The baby is Liron Ohiani, a four-month old ‘fine boy’ who has hydrocephalus. We have spoken about this before, but I will reiterate the meaning of hydrocephalus.


‘Hydro’ means water and ‘cephalo’ means brain. Hydrocephalus is ‘too much water on the brain.’ You see, the brain normally manufactures brain water (called cerebrospinal fluid). The brain water keeps it moist and allows the flow of nutrients to the nerves. The brain regulates the amount of the water by making and removing the water almost at the same rate. The water is made and removed daily like clockwork.

So, if there is any obstruction and the water cannot be removed, it builds up. This is because the brain is too stupid to know and just continues to manufacture the water. This causes the water to build up, and now, start damaging the brain because of the pressure. In babies, the bone of the skull is soft (not yet joined together) and so the early sign of hydrocephalus is enlargement of the head of the baby.

In adults, the skull has fused rigid and cannot enlarge, so the patient complains of severe headache. Hydrocephalus can cause confusion, headaches, deafness, blindness, paralysis, coma and severe brain damage, as well as death. It has to be treated, and very early too, before damage occurs.

When fathers saved a baby’s life

Mr. Ohiani came home from work and thought the baby looked different. There was just something about him that was unusual. He asked his wife, but she reassured him that nothing was the matter. A few days later, he thought that the head was bigger than he thought it was and he raised same concern. Again, his wife reassured him.

Then, his father-in-law came to visit and noticed not only the big head but also that the baby’s eyes were turned downwards (like the sun setting over the horizon)! So, the men made the diagnosis that something was, indeed, wrong with the baby and took him to hospital. This singular move was what saved the baby’s life. Note: They did not go to church, meander to a traditional healer or queue at the local chemist!

The eye doctor examined the baby and felt that this was a brain issue. The eyes were still seeing and were not the source of concern. However, that did not stop even the ophthalmologist from prescribing the ubiquitous ‘water’ for the eyes. Man must chop!

Regardless, he did refer the baby to a paediatrician who recognised the signs as due to hydrocephalus. The head of the baby was large at 52cm. Normal head circumference at four months of age is about 40-45cm. The paediatrician therefore referred the baby for urgent neurosurgical evaluation and operation. This is another important point.

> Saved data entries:
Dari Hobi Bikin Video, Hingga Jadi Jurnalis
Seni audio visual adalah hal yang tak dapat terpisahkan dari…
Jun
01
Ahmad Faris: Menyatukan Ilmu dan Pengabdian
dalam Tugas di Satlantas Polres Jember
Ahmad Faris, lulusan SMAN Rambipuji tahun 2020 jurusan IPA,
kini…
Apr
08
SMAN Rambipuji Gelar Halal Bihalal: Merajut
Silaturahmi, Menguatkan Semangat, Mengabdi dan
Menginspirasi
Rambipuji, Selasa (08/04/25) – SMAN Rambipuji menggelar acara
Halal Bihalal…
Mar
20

--

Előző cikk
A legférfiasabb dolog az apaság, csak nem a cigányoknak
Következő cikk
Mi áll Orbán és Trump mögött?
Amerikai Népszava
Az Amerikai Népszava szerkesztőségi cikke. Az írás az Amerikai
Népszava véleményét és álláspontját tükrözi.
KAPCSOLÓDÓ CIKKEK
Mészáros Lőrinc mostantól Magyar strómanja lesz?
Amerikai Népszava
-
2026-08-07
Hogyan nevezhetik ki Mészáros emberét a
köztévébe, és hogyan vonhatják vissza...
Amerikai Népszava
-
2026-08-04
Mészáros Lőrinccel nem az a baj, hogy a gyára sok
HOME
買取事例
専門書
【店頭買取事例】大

> Problem set:
1. List every effect that the hydrocephalus passage says the condition can cause.
2. According to the hydrocephalus passage, what is the normal head circumference at four months of age?
3. Continue the hydrocephalus passage from its last sentence.
Those lines have no part in this work.

> Responses:
1. confusion, headaches, deafness, blindness, paralysis, coma, severe brain damage, death

2. About 40-45cm.

3.
Management of hydrocephalus

The management of acute hydrocephalus such as this is urgent and must be carried out without delay. There is no real value in medical treatment for this type of hydrocephalus and drugs such as Acetazolamide (Diamox)are a waste of time and a waste of brain. These drugs take time to work — time which the baby does not have! Operations for significant hydrocephalus should be performed as soon as possible and preferably within the same day the diagnosis was made. These babies must be seen by a neurosurgeon.

First things first, we requested for a brain scan to confirm the diagnosis. It showed the hydrocephalus was significant and severe. There was more water than brain inside the baby’s skull and it confirmed that the water was pushing the brain out of the way and so damaging it. This is why some babies end up blind, deaf, disabled and damaged such that they cannot function independently.

The baby had an operation called a ‘shunt’ immediately. The shunt diverts the brain fluid out of the skull, into the stomach and so reduces the pressure on the brain. This allows the brain to breathe a sigh of relief and start functioning again. The brain cells start working again and life can go on from that point.

The baby was discharged home from hospital in a few days and will be seen regularly by the neurosurgeon to make sure the shunt continues to work; doing its job as a pressure diffuser.

Fathers have it!

I was impressed that the fathers were the ones who noted that something was wrong and took prompt action. Mr. Ohiani works with the Federal Road Safety Corps (Toto Command) in Nasarawa State, and that may have something to do with the rapid reaction.

Kudos to Mr. Martins Ohiani for saving his son’s life!